- **Text under study**
Studio album by The Polyphonic Spree
- Released: June 19, 2007
- Recorded: January – April 2006
- Genre: Pop, psychedelic pop
- Length: 46:42
- Label: TVT Records Good Records
- Producer: John Congleton, The Speekers

The Polyphonic Spree chronology
| Wait EP (2006) | The Fragile Army (2007) | Holidaydream: Sounds of the Holidays, Vol. One (2012) |

= The Fragile Army =

The Fragile Army is the third album from the symphonic-rock group The Polyphonic Spree. The album was released on TVT Records on June 19, 2007.

On April 26, 2007, an eight-minute-long mash-up preview of the album was made available as a free download.

- **Work order 1**
Using the text on The Fragile Army, decide whether each statement agrees with it: (a) the album came out on TVT Records; (b) the album was recorded in 2007; (c) the free preview of the album ran eight minutes. Answer yes or no for each and quote the words of the text that settle it.
- **Work order 2**
Render this sentence from the text on The Fragile Army in Spanish: "The Fragile Army is the third album from the symphonic-rock group The Polyphonic Spree."
- **Work order 3**
Write out the part of the text on The Fragile Army that opens with the words containing "The Polyphonic Spree chronology" and closes with "June 19, 2007.".
The material that comes next is from a separate source and has no connection to the text on The Fragile Army.

- **Stored data**
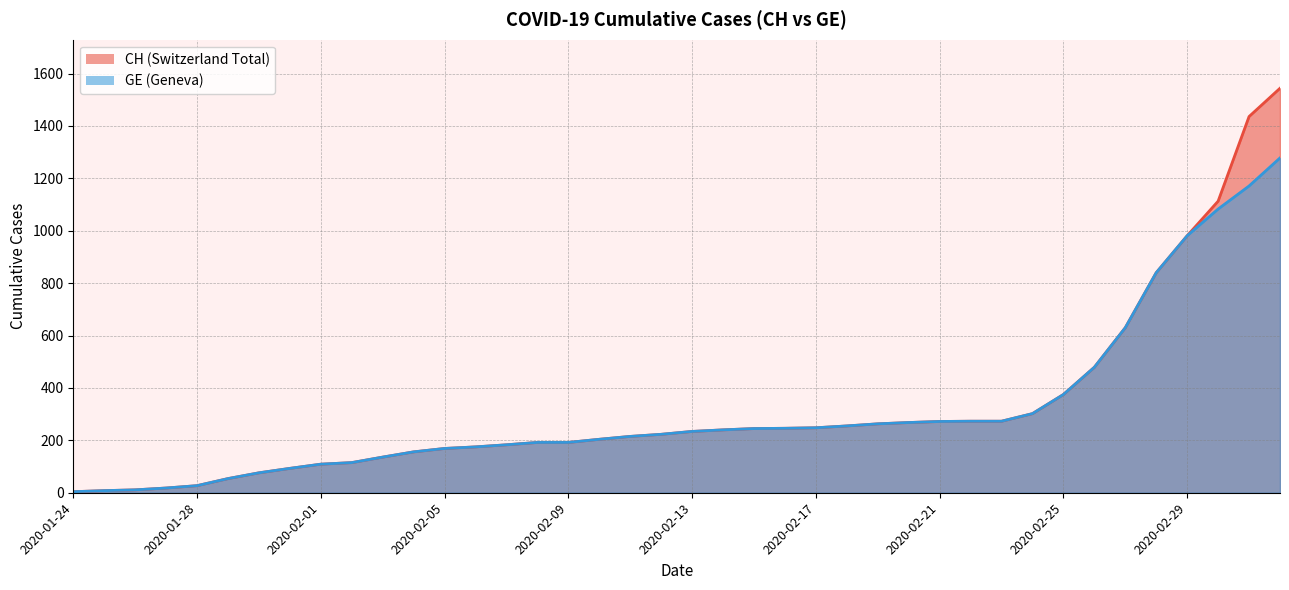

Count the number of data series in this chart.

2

==

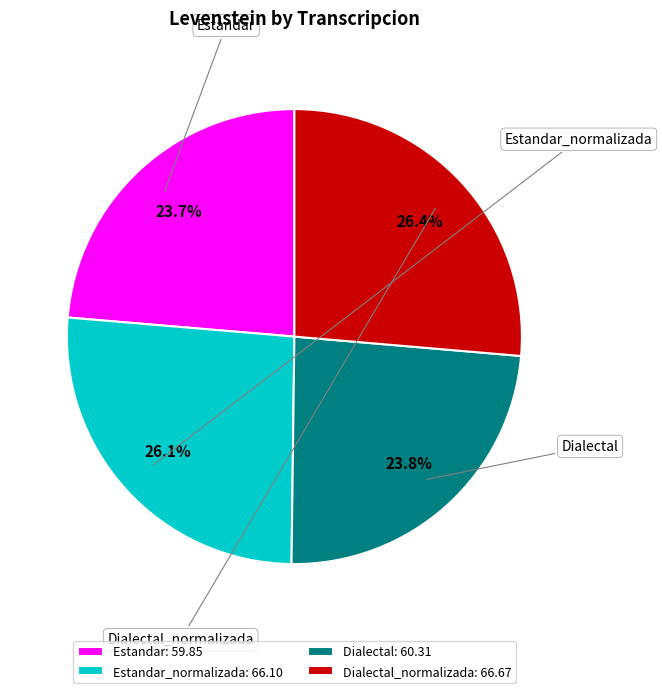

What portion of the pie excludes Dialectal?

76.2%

- **Expected answer 1**
(a) Yes: "The album was released on TVT Records on June 19, 2007."
(b) No: "Recorded: January – April 2006"
(c) Yes: "an eight-minute-long mash-up preview of the album was made available as a free download."

- **Expected answer 2**
The Fragile Army es el tercer álbum del grupo de rock sinfónico The Polyphonic Spree.

- **Expected answer 3**
The Polyphonic Spree chronology
| Wait EP (2006) | The Fragile Army (2007) | Holidaydream: Sounds of the Holidays, Vol. One (2012) |

= The Fragile Army =

The Fragile Army is the third album from the symphonic-rock group The Polyphonic Spree. The album was released on TVT Records on June 19, 2007.